LA MONTAGNE À L’ORÉE DE LA PRISE DE CONSCIENCE DE SA TRANSFORMATION
J’ai découvert les photographies prises par mes grands-parents paternels lors de leur traversée des Alpes en 1947. J’ai retrouvé également le projecteur Cinegel et la caméra SEM modèle Veronic (dessinée par le designer Roger Tallon pour le marché grand public) qu’ils utilisaient. Une bobine entamée dans la caméra et d’autres double 8 mm vierges étaient présentes dans la mallette découverte, avec celles de films qu’ils ont tournés dans les années 1950 à 1960 lors de séjours en haute montagne et d’excursions sur les glaciers en France et en Suisse.
Je m’imprègne des images qu’ils ont prises à cette époque, elles sont un témoignage de ce milieu à l’orée de la prise de conscience de sa transformation, pour les faire dialoguer avec le film que je souhaite réaliser. Par une mise en abyme et une plongée dans les surfaces et les textures des images ou dans la matière de la Terre, il s’opère un glissement « de terrain » d’une échelle de mémoire à une autre, entre l’échelle humaine et l’échelle géologique. Les photographies ou les films ont parfois subi une double exposition et ainsi sur-impriment deux strates de temps en une. Je filme avec une caméra numérique HD et tourne en plus, une petite partie des images, avec la caméra argentique double 8 mm de mes grands-parents, pour tenter de les intégrer dans le film de mon projet.
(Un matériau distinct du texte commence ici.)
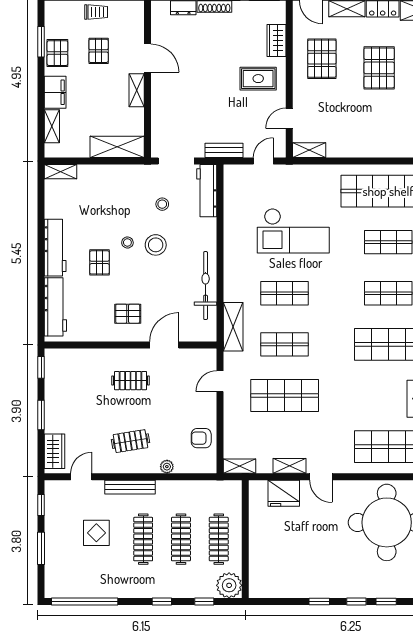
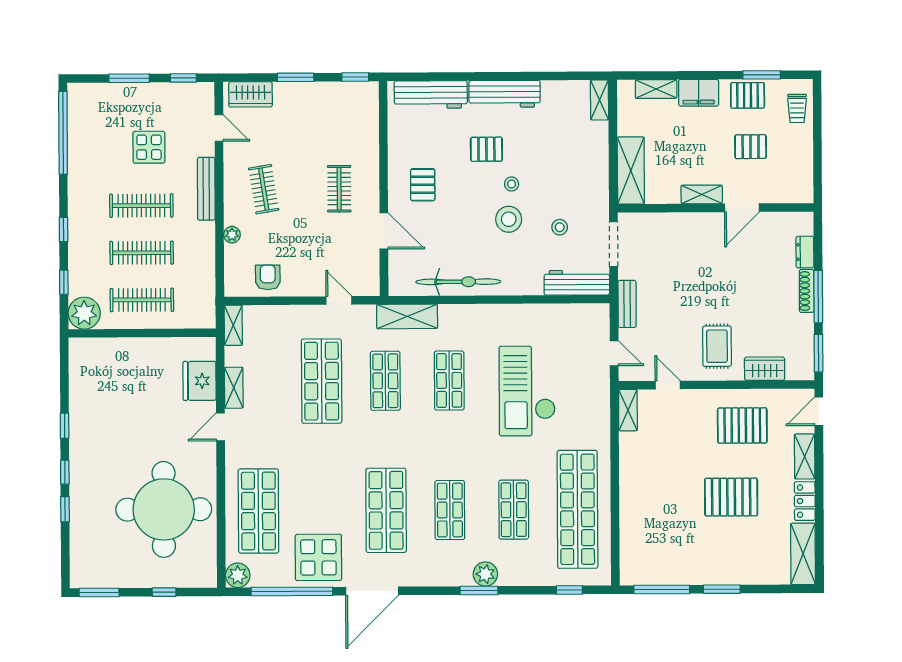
trolley: (96, 12) -> (797, 108), moved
Lucile Feutrie sur un glacier suisse, 1963, diapositive numérisée.


TEMPO, TEMPORALITÉ & SUITE
La phase de repérage m’a permis d’approfondir l’écriture du projet et de me projeter plus sereinement dans sa réalisation. J’envisage maintenant un temps de recherche et de création entre mai et septembre 2022. En plus du travail à l’atelier, je souhaite passer une dizaine de jours de tournage en itinérance dans le massif du Mont-Blanc. Le projet m’amène à un voyage en aller-retour (atelier<>haute montagne), physiquement et par la pensée, pour me permettre d’avancer sur la création des pièces de l’installation, le tournage et le montage du film.

Test & recherche de formes sculpturales de parties de corps liées au langage, céramique grès chamotté blanc et roux, atelier Vivarium, Rennes, 2022.
/
/


QUELQUES CITATIONS
« Même l’alpiniste le plus blasé ne peut manquer d’être intimidé devant ce jaillissement gigantesque de roc que la main de la nature semble avoir ordonné dans un art sauvage. » (Lionel Terray, Les Conquérants de l’inutile, 1961).

« L’alpinisme est l’art de parcourir les montagnes en affrontant les plus grands dangers avec la plus grande prudence. On appelle ici art l’accomplissement d'un savoir dans une action. On ne peut pas rester toujours sur les sommets. Il faut redescendre… A quoi bon, alors? (...) » (René Daumal, Le Mont Analogue, 1942).

« Un glacier se sculpte lui-même, il est un être métamorphique ». (Olivier Remaud, Une journée particulière, France Inter, 7/03/2021).

L'arête des Cosmiques


/


Là où chantent les cristaux, capture image, vidéo full HD, 2022.